The venture, called Wylfa Newydd, would build several new nuclear reactors in Wales, which could be online by the mid-2020s. The reactors would generate up to 3,000 megawatts of electricity, supplying up to 7 percent of the U.K.’s electricity. The government claims the new reactors are essential for reducing carbon dioxide (CO2) emissions.

Building the reactor will create up to 8,500 construction jobs and the plant itself will support 1,000 permanent jobs injecting “tens of millions of pounds per year into the local economy once it is up and running through direct employment and the demand for goods and services,” according to Horizon Nuclear Power, which will oversee construction. The reactors will be built by Hitachi Nuclear Energy Europe, Ltd., Bechtel Management Company, Ltd. and JGC Corporation (UK) Ltd.

“I am pleased to see that Wylfa Newydd in Wales is progressing.

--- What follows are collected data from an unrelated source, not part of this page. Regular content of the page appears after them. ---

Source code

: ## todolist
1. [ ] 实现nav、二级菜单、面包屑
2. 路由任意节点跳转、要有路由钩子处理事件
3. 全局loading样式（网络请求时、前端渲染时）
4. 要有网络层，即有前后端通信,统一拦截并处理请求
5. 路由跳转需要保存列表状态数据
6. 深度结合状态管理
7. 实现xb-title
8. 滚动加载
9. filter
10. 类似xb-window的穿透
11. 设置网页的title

We have to replace our ageing energy infrastructure and new nuclear is an essential part of our plan to power the country now and for the next generation,” Andrea Leadsom, the U.K.’s energy minister, said in a public statement. “Keeping the lights on is non-negotiable, and new nuclear is the only proven low-carbon technology that can provide clean, continuous power, irrespective of whether the wind is blowing and the sun is shining.”

America currently operates 99 nuclear reactors across 61 commercially operating nuclear power plants, according to the Energy Information Administration. The average plant employs between 400 and 700 highly skilled workers, has a payroll of about $40 million and contributes $470 million to the local economies, according to the Nuclear Energy Institute.

Despite the announcement, nuclear power has been on the decline in Britain, and the country has started decommissioning reactors to comply with environmentalist pressures. A 2012 YouGov poll showed 63 percent of U.K. respondents agreed nuclear reactors should be part of the country’s energy mix, up from 61 percent in 2010. Opposition to nuclear power fell to 11 percent from 15 percent.

The wind power which environmentalists want to replace the U.K.’s reactors with is nearly four times as expensive as electricity from existing nuclear power plants, according to analysis from the Institute for Energy Research. The rising cost of subsidies is passed to ordinary ratepayers, which has triggered complaints that poor households are subsidizing the affluent.